**Given instruction**.
Transcribe the lines of the material below without changes, starting with the line that contains "family: Sylviidae" and continuing through the line that contains "scientific name: Ceratodon purpureus". Include both of those lines and nothing else.

___

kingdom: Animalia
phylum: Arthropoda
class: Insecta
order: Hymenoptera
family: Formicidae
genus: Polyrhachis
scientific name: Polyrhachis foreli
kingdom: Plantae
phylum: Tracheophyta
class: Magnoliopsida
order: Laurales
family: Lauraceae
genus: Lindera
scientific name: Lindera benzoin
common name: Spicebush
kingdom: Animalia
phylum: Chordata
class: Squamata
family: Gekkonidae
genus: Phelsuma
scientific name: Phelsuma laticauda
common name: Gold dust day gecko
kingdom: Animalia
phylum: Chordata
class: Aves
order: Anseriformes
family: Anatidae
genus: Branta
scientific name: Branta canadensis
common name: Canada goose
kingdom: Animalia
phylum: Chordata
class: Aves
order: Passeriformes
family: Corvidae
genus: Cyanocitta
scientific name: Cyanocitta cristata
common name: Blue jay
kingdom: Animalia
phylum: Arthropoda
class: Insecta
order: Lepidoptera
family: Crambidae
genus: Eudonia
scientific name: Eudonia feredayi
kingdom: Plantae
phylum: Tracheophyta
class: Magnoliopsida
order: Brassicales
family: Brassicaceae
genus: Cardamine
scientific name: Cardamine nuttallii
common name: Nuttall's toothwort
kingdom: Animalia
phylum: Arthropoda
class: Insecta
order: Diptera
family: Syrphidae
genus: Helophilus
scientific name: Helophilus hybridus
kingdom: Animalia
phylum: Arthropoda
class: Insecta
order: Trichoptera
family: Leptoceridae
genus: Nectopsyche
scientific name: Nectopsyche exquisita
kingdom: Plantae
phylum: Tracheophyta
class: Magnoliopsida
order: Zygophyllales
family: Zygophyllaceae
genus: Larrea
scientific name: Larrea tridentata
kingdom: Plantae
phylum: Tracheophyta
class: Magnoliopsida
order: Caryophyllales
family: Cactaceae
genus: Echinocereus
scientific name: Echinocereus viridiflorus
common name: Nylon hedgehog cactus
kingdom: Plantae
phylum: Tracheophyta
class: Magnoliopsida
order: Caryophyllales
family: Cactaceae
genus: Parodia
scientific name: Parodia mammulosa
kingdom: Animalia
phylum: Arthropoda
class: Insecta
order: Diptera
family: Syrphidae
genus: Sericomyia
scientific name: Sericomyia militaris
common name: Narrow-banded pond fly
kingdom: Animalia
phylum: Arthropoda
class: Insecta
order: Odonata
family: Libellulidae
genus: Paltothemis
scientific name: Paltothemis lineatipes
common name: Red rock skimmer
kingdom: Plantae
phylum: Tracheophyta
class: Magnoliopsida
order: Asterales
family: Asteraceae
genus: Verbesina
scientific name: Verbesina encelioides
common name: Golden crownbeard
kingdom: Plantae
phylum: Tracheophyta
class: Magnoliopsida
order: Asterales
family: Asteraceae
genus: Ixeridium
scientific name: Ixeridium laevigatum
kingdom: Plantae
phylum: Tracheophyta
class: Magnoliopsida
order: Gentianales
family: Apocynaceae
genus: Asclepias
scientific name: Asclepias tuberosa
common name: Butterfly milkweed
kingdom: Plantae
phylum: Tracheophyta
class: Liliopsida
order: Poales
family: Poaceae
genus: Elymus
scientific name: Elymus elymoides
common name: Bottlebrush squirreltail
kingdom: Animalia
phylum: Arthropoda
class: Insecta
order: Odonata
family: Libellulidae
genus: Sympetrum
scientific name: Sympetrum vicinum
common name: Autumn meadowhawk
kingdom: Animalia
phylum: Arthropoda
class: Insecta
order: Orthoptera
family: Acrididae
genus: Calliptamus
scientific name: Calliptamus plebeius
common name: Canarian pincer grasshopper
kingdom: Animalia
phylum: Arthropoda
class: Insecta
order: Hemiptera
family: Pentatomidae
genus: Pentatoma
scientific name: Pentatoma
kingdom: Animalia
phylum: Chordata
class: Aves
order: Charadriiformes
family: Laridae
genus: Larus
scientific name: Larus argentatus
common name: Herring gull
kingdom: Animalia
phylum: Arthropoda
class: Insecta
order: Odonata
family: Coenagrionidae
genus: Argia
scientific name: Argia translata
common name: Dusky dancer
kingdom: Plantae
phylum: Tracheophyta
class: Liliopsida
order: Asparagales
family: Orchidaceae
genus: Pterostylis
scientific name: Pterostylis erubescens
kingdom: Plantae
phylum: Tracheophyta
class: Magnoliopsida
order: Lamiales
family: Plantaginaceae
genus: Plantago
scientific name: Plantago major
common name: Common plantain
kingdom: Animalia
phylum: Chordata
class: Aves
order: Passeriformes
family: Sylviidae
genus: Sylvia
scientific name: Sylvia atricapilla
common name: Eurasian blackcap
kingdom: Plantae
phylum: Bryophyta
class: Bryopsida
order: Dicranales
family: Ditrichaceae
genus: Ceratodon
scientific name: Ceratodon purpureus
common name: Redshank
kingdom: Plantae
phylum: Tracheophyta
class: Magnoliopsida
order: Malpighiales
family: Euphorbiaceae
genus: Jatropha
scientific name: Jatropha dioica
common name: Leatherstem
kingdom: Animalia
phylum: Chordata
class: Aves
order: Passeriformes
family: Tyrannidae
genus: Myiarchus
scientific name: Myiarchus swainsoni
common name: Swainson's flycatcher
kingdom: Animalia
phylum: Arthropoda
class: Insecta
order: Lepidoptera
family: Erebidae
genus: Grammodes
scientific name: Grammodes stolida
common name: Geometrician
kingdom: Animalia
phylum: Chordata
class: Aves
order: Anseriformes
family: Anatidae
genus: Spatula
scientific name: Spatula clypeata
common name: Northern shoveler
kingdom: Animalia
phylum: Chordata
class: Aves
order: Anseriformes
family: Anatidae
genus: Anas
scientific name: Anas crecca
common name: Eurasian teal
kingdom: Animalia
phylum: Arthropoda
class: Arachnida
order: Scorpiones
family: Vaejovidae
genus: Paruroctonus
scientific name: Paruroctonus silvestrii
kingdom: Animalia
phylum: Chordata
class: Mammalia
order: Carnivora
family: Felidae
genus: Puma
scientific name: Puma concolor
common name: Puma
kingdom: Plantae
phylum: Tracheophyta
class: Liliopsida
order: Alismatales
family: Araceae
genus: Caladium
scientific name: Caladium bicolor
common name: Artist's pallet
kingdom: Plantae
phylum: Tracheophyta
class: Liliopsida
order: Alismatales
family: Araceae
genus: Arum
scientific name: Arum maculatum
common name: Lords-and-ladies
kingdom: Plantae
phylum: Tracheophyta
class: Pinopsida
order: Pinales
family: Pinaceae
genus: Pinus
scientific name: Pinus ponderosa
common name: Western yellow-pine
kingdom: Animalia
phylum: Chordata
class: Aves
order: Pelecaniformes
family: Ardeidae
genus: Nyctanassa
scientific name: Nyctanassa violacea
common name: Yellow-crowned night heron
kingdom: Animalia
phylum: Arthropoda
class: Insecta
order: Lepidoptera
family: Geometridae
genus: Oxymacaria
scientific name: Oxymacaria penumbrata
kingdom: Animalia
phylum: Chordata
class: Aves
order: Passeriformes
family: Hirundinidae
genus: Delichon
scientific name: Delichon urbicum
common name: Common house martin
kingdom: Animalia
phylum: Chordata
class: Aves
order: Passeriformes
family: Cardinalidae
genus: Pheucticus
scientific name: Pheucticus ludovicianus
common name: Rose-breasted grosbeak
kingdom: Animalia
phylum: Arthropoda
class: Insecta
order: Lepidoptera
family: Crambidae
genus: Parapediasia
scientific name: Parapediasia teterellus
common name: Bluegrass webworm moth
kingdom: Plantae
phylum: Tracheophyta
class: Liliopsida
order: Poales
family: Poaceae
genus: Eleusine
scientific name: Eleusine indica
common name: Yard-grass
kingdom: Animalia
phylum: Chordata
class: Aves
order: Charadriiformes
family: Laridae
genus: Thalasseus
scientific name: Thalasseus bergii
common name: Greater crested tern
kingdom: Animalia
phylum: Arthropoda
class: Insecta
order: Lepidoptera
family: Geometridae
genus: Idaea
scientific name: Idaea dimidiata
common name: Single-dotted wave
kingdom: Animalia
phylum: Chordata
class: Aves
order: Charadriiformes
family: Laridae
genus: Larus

___

**Exercise solution**.
family: Sylviidae
genus: Sylvia
scientific name: Sylvia atricapilla
common name: Eurasian blackcap
kingdom: Plantae
phylum: Bryophyta
class: Bryopsida
order: Dicranales
family: Ditrichaceae
genus: Ceratodon
scientific name: Ceratodon purpureus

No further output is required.